The U.S. economy roared ahead in the final months of 2009, growing at its fastest rate in six years, as corporate America stopped slashing its inventories and again started to invest for the future.
As the saying goes, “It is darkest before the dawn”, and it looks like that is the sun we see over the horizon.
It isn’t all sunshine and roses, but it is above the 4.6% forecast and composed of pieces which give reason to expect a general continuation of the trend.
o Consumer spending – the largest single part of the US economy – was up 2%, a sign that consumer confidence is edging back up.
o Inventory reductions slowed from $139B in cuts in Q3 to $33.5B in Q4. While this is still a drag on overall GDP growth, it indicates that there isn’t much more room for companies to clear out their warehouses and still stay in business so they will have to get back to more ordering from manufacturers to fill orders to their customers.
o Businesses have also put off capital investments about as long as they can and are now stepping up their acquisition of equipment and software, providing better revenue streams for producers of those durable goods.

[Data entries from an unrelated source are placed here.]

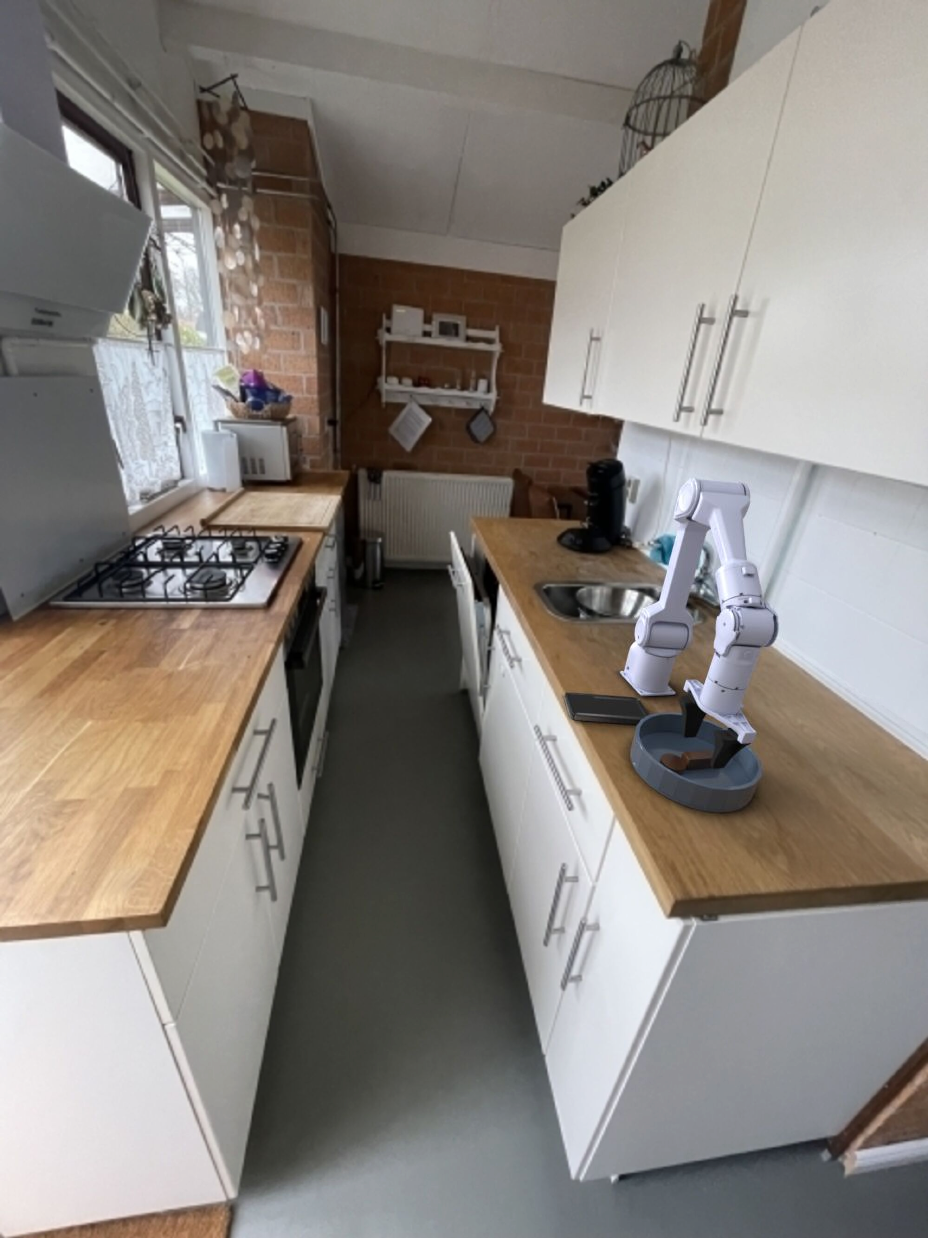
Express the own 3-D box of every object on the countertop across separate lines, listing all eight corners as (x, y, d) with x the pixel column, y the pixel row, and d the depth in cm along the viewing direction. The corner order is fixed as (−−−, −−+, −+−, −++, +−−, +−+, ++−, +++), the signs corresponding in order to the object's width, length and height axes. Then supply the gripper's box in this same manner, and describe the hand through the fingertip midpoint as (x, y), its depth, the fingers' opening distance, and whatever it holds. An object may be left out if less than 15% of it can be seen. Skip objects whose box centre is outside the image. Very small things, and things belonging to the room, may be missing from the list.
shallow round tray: (609, 735, 91) (615, 715, 89) (704, 729, 95) (711, 709, 94) (670, 818, 74) (678, 795, 72) (781, 806, 78) (791, 784, 77)
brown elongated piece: (667, 776, 82) (671, 765, 81) (654, 760, 85) (657, 749, 84) (726, 771, 84) (730, 761, 83) (710, 755, 88) (714, 745, 87)
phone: (651, 720, 94) (571, 714, 94) (650, 725, 95) (570, 719, 94) (638, 697, 102) (564, 691, 101) (637, 702, 102) (563, 696, 102)
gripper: (785, 706, 72) (754, 780, 78) (719, 656, 85) (697, 723, 91) (742, 708, 71) (714, 783, 77) (682, 657, 84) (661, 725, 89)
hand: (702, 751), depth 84 cm, fingers open, 7 cm apart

o Exports showed gains in aggregate as well as in relation to imports. Export growth was 18.1%, adding 0.5% of the 5.7% in overall economic expansion. The numbers for import growth were not available in the referenced article, but any reduction in trade imbalance will play well for the US economy.
o House investment is up 5.7% in the quarter, the second quarter of growth following 3.5 years of contraction. Commercial real estate remains down, a market that will likely follow the lagging jobs market and only grow as the foundation for growing businesses has spent some time being steadily on the rise.
o Government spending overall was actually down, with 3.5% decreases in defense spending and 0.3% in state and local spending more than offsetting an 8.1% increase in federal non-defense spending. This is arguably where the lack of the stimulus would have brought down the overall GDP numbers directly, as well as impacting the spinoff spending in other areas of the economy where those earning incomes through stimulus projects would have had to decrease their own capital and personal spending.
So, while the road ahead is not (fortunately) to be described as a “boom” period, the “bust” is largely behind us. Growth in Q1 of 2010 is not expected to be as high as Q4 in 2009, but economic contraction (i.e. recession) should be behind us.